-- RECORDS FOR THE TASK --
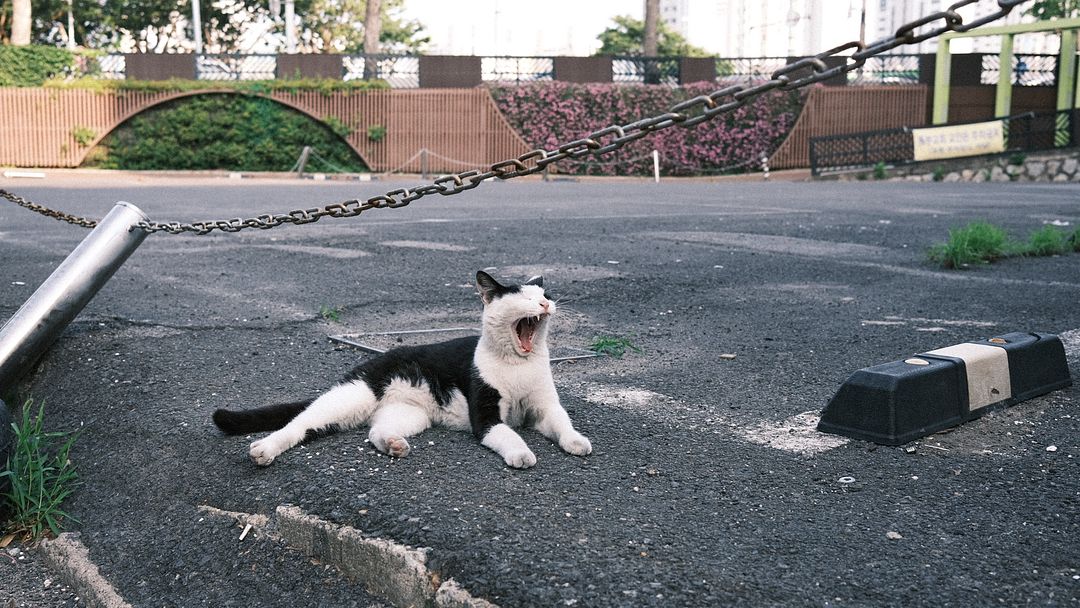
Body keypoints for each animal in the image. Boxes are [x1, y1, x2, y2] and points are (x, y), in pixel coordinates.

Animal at [212, 272, 591, 470]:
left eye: (545, 293)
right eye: (523, 297)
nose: (545, 303)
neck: (518, 365)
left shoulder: (544, 407)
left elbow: (561, 421)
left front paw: (576, 441)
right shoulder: (485, 415)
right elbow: (507, 434)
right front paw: (521, 454)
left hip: (410, 414)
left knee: (374, 430)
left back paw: (393, 444)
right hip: (351, 397)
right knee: (299, 424)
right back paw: (264, 449)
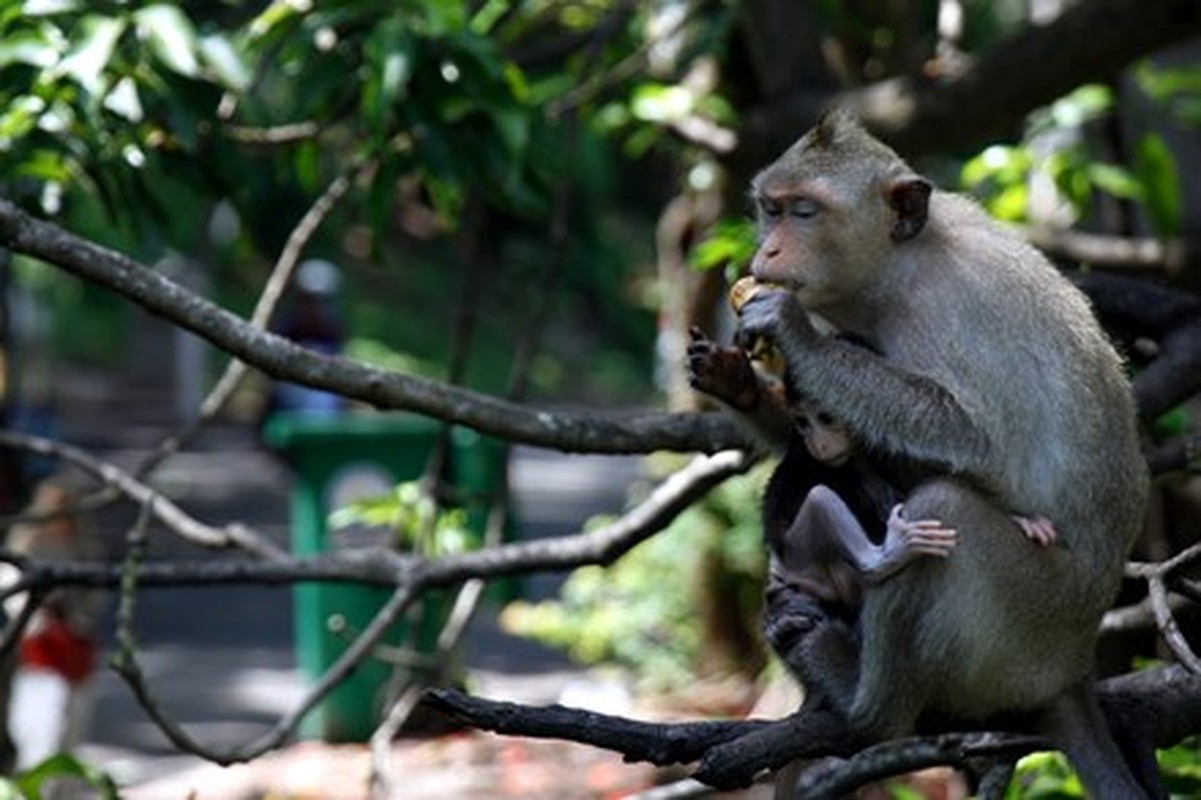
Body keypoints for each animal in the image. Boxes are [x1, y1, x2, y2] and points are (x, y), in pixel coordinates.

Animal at [735, 110, 1148, 792]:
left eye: (804, 212)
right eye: (770, 209)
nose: (766, 251)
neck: (903, 264)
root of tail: (1074, 667)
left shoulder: (953, 312)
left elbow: (973, 437)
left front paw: (796, 336)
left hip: (1030, 625)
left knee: (944, 507)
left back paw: (863, 703)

-- WORK ITEM --
Please retype the material above exactly, and omit its images.

-- THE ANSWER --
Body keypoints for each animal in the image. Boxes are [x1, y1, x2, y2] and points are (x, y), in pixel coordinates.

Animal at [212, 272, 591, 470]:
left eye: (545, 293)
right eye: (523, 297)
nose: (545, 303)
neck: (518, 365)
left shoulder: (544, 407)
left elbow: (561, 421)
left front paw: (576, 441)
right shoulder: (485, 415)
right elbow: (507, 434)
right front paw: (521, 454)
left hip: (410, 414)
left knee: (374, 430)
left back paw: (393, 444)
right hip: (351, 397)
right knee: (299, 424)
right back paw: (264, 449)
Body keypoints for each animal in the image. Boxes are [x1, y1, x2, y2] and points are (x, y), in pixel coordinates.

Animal at [735, 110, 1148, 792]:
left eye: (804, 212)
right eye: (770, 209)
nose: (766, 251)
neck: (903, 264)
root of tail: (1074, 667)
left shoulder: (953, 312)
left elbow: (973, 437)
left front paw: (796, 336)
left hip: (1030, 625)
left knee: (944, 507)
left back paw: (863, 703)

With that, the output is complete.